Look at the time! And I still can't sleep.
Was watching 5episodes of "God Of Study", got tired and tried to sleep but couldn't.
It's a good show!!! Like it.
Anyway, end up blog-hopping and just thinking...
I've always been caught up by "Should I be bothered?" kindda questions. I've occassionally asked myself that regarding certain things and people.
Unknowingly, I think I've decided to do the "only be concerned about people who matters and those who appreciates".
For the past few days? Or weeks? I notice myself no longer initiating concerns to everyone, like I used to. Instead, I just read these problems or whatever it is and be notified.
Seriously, am tired of trying to be out there for people when they obviously don't have me in sight at all!!!
I don't like being just a friend for convenience! I rather just be acquaintance if so.

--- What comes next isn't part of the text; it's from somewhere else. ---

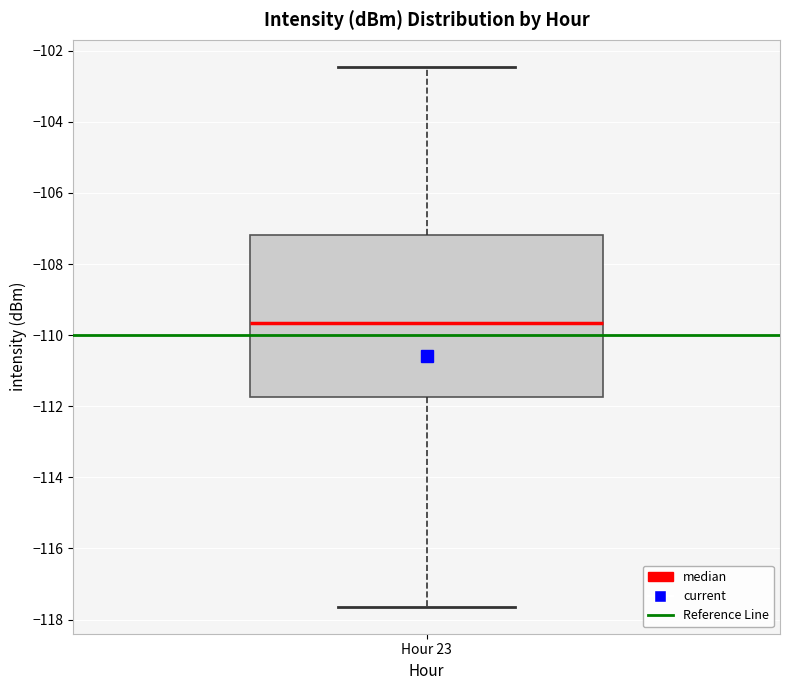

Where does the lower whisker of the box for Hour 23 end on the y-axis? The values are not printed on the chart, so give them approximately, as read against the axis.

-117.6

PS: I hate the J excuse. Especially when one has agreed to something; and then cancel me out because there's a last minute situation. It's okay if it's once or twice. It's no longer just coincidence when its more that twice given the fact that things are planned almost once in a bluemoon. I simply hate it.

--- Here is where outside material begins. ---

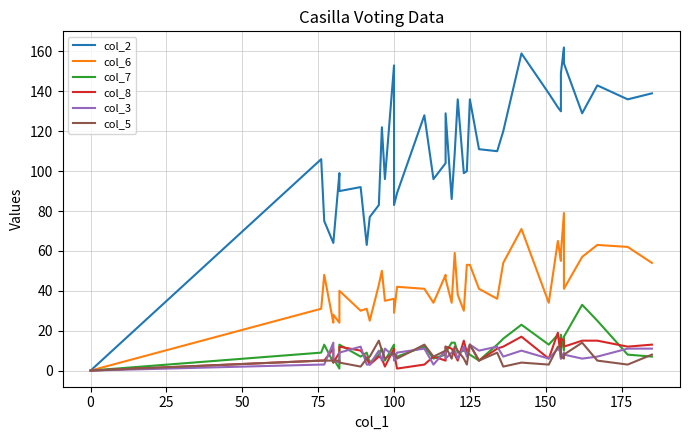

How many categories are shown in the chart?

40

PSPS: If you don't wanna respond, then so be it. I can no longer be bothered by any of your freaking problems anymore. Why do I even care?!
I will not be freaking bothered about anyone who's not worthy of my concern or who are not important in my life at all.
-feeling much better-
Pfft. My eyes are so dry, they hurt! T.T
Shall be back with picturesssss soon. :)
Tired - shall sleep on ang paos now! Lol.